I finished my beer and thanked her and left. I was glad to see Whitey on the right side of the law; I’d always liked him, a man who enjoyed ev
ery second, drunk or sober.
I drove over to Wilshire and headed toward the Arena. I was no longer representing a client in this business, but there was still the reward Adonis had posted. Even if there had been no reward, I was involved, now, and had no other job that needed my attention.
I was backing into a parking space a half block from the Arena when a Continental stole it from me, sliding into it from behind.
I turned around, growling, and looked into the amused grimace of Deborah Huntington. She thumbed her nose at me.
I found another space a little further up the street. As I walked back, I saw Deborah waiting for me next to her car. I didn’t smile.
“Sour-puss,” she said.
“Good afternoon, Miss Huntington,” I said. “Visiting your lover or your brother?”
“Curt. Is Greg my lover now?”
“You were with him last night, weren’t you? He claims you were.”
“Would that make him my lover? Lover connotes something beyond a casual date now and then.”
“I’ll take the word back. I’ll call him your friend. And what were you and your friend doing at Einar Hansen’s last night?
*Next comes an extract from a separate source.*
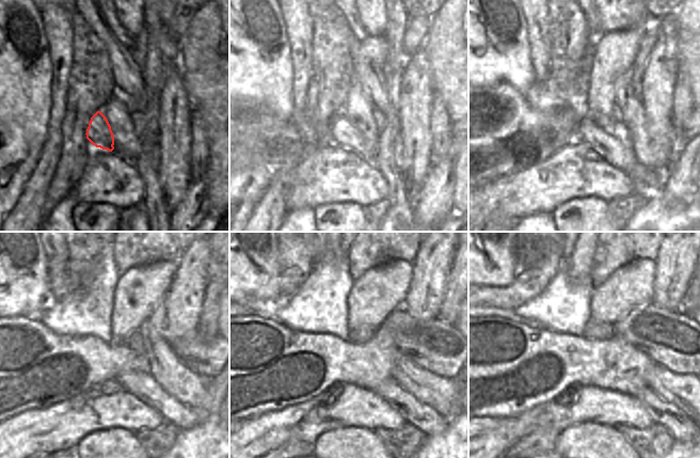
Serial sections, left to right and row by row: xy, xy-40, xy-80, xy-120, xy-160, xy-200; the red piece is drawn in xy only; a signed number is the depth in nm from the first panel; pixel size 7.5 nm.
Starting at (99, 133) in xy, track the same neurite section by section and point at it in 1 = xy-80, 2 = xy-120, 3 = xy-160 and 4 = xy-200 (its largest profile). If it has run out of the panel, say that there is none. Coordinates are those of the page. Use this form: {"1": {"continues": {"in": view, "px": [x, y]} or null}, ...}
{"1": {"continues": {"in": "xy-80", "px": [617, 152]}}, "2": {"continues": {"in": "xy-120", "px": [144, 387]}}, "3": {"continues": {"in": "xy-160", "px": [420, 415]}}, "4": {"continues": {"in": "xy-200", "px": [680, 425]}}}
And if one of you didn’t kill him, why didn’t you tell the police you were there?”
We both stood next to her car now and she stared at me doubtfully. “I wasn’t with Greg last night. If he told you that, he lied.”
“Now you deny it. You didn’t before.”
She took a deep breath. “I didn’t know you were serious. I was trying to tease you.” She put a hand on my arm. “Was Greg there last night? Are you sure of it?”
I nodded.
“I tried to call you back this afternoon,” she said. “I was angry, and I didn’t mean to say what I did. I’m still your client, Joe.”
“I’ll think about it.”
She looked up anxiously. “What’s happened to you? My God, you can’t think I’m a murderer!”
“It isn’t that. You’re too emotionally erratic. I don’t like to be a victim of your iron whim.”
She smiled. “I thought you were tougher. You’re not really very tough, are you?”
I didn’t answer her. I started to walk toward the arena. She walked along next to me. “Will you come up to Curt’s office after you see Greg? He’d be interested, I’m sure, in Greg’s extracurricular activities.”